While affirming that salvation is from the Jews, Jesus tells the Samaritan woman that the hour is coming when she will worship the Father neither on Mount Gerizim nor in Jerusalem (Jn. 4:21-24). He explains: “But the hour is coming, and is now here, when true worshipers will worship the Father in Spirit and truth; and indeed the Father seeks such people to worship him. God is Spirit, and those who worship him must worship in Spirit and truth.”

Anointed with the Holy Spirit to bring the good news to the poor (Mt. 3:16; Mk. 1:10; Lk. 3:22; 4:18; Jn. 1:32), Jesus surely ushered in the hour of true worship. And when he gave his Spirit—on his death and glorification on the cross (cf. Jn. 7:39; 19:30), at his breathing on his disciples and bidding them to receive the Holy Spirit, as recounted in today’s gospel reading, or on Pentecost when, according to Acts 2:33, the resurrected and exalted Jesus poured forth the Holy Spirit visibly and audibly and thus was fulfilled the prophecy that in the last days God would pour out his Spirit on all people (Acts 2:17)—the hour came for all of humanity to worship God, who is Spirit, in Spirit and truth.

It does not matter now that one is a Parthian, Mede, Elamite, Cretan or Arab, or that one is a resident of Mesopotamia, Judea, Cappadocia, Pontus, Asia, Phrygia, Pamphylia, Egypt, Libya, or Rome. Even the Samaritans, with whom Jews do not associate, are now empowered to worship God in Spirit and truth.

It does not matter now either that one is not wise by human standards nor influential nor of noble birth; in fact, God chooses the foolish of the world, the weak of the world, the lowly and despised of the world (1 Cor. 1:26-30). The last of the lay person belonging to the body of the faithful—with many parts but baptized into oneness in the one Spirit—has the supernatural sense of faith, too, along with the bishops (1 Cor. 12:12-13; cf. Lumen Gentium, 12). Enabled, like all believers, to have access to the Father through Christ in the one Spirit (cf. Ibid., 4), the foolish, the weak, the lowly and despised of the world—the least of Christ’s brothers and sisters—keep, better than many as St. Vincent de Paul observed, the living faith and the practice of true religion (P. Coste, 11, p. 201). While they get exhausted in order to feed others, including missionaries, and are attentive to the needs of orphans and widows, the poor themselves live not on bread alone but on every word that comes from the mouth of the Lord. Otherwise, how else can one explain their simple faith that is not given to delving into, or dissecting, things, their submissiveness to orders and their patient endurance?

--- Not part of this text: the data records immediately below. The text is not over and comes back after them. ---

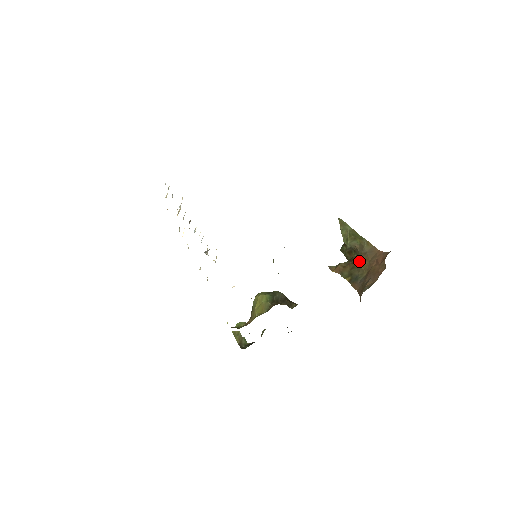
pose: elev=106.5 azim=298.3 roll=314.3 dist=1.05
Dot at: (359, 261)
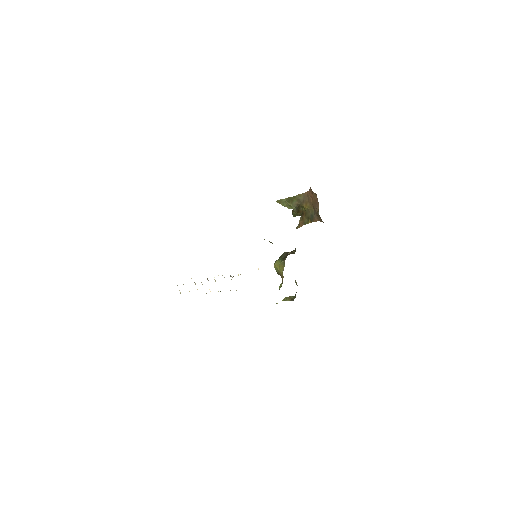
Dot at: (305, 208)
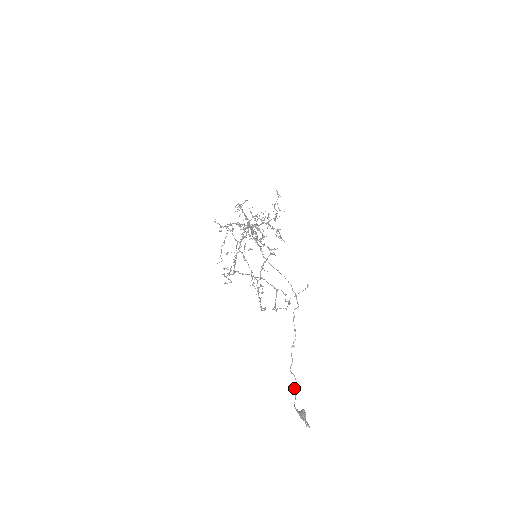
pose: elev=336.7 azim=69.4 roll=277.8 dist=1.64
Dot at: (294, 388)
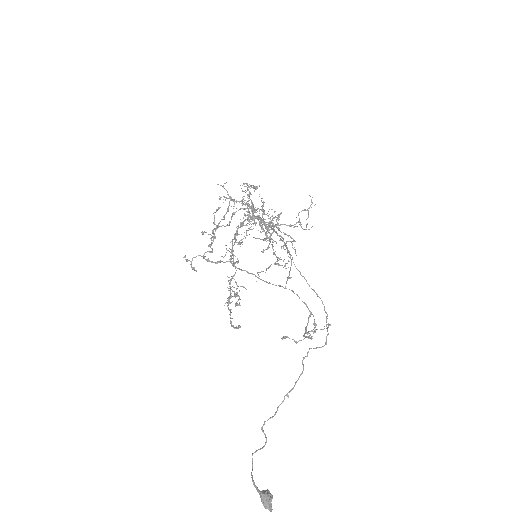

The poor thus do not just work for food that perishes but for the food that endures for eternal life (cf. Jn. 6:27). Made wise by God’s decrees and guided by him to what is right and to his way (Ps. 19:7; 25:9), the poor have food that many people know nothing about, the same food that satisfied Jesus, namely, doing God’s will (Jn. 4:32, 34). They are thankful that, through the Holy Spirit, Jesus was conceived and shared in humanity, so that humanity, through the same Holy Spirit, may share in divinity. They also proclaim the Holy Spirit, as does today’s Sequence, “the Father of the poor” indeed who comes “with treasures which endure.”